PRETORIA, South Africa — For two days, the witness in the murder trial of Oscar Pistorius kept her composure. Then, just as her testimony was about to finish Tuesday, she broke down in tears at what she said was the memory of the screams she heard on the night that the double-amputee athlete fatally shot his girlfriend in his South African home.
Michelle Burger, a neighbor of Pistorius who took the stand on the second day of a trial watched around the world, remained calm through intense questioning by the chief defense attorney. In a final exchange with the lead prosecutor on Tuesday, however, emotion washed over her as she recalled what she described as the terrified screams of a woman early on Valentine's Day last year.
"When I'm in the shower, I relive her shouts," Burger told prosecutor Gerrie Nel.
Burger, a university lecturer, lives 193 yards from Pistorius' house, where his girlfriend, Reeva Steenkamp, died in what the runner said was an accident.
Burger testified that she heard a man and a woman shouting, then the sound of four gunshots. She said the woman's screams continued during the gunshots and quickly faded away after the final one. She was the first witness called by the prosecution, which contends that Pistorius intentionally killed Steenkamp after a loud argument.

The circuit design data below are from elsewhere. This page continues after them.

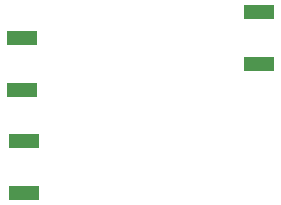
<source format=gtp>
G04*
G04 #@! TF.GenerationSoftware,Altium Limited,Altium Designer,20.2.5 (213)*
G04*
G04 Layer_Color=8421504*
%FSLAX25Y25*%
%MOIN*%
G70*
G04*
G04 #@! TF.SameCoordinates,4BDDF83D-22BF-46A4-B0D9-F4370223F083*
G04*
G04*
G04 #@! TF.FilePolarity,Positive*
G04*
G01*
G75*
%ADD16R,0.10236X0.04724*%
D16*
X566500Y432839D02*
D03*
Y450161D02*
D03*
X567000Y398339D02*
D03*
Y415661D02*
D03*
X645500Y441339D02*
D03*
Y458661D02*
D03*
M02*

</source>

Her testimony contradicts Pistorius' account. He says he fired four times through the toilet cubicle door, hitting Steenkamp three times in the head, arm and hip or side area after thinking she was a dangerous intruder. He has pleaded not guilty.
During cross-examination of Burger, chief defense attorney Barry Roux suggested that she was mistaken in saying that she heard a woman screaming and that it was actually Pistorius shouting for help in a high voice after accidentally shooting Steenkamp.
Roux said Steenkamp was shot in the head, which would have resulted in brain damage and "no cognitive function" and so she wouldn't have been able to scream just after the last bullet struck, as Burger testified.
Burger disagreed. "I heard her voice just after the last shot," she said. "It faded away."
Her husband, Charl Johnson, also testified that "the last scream faded moments after the last gunshot was fired."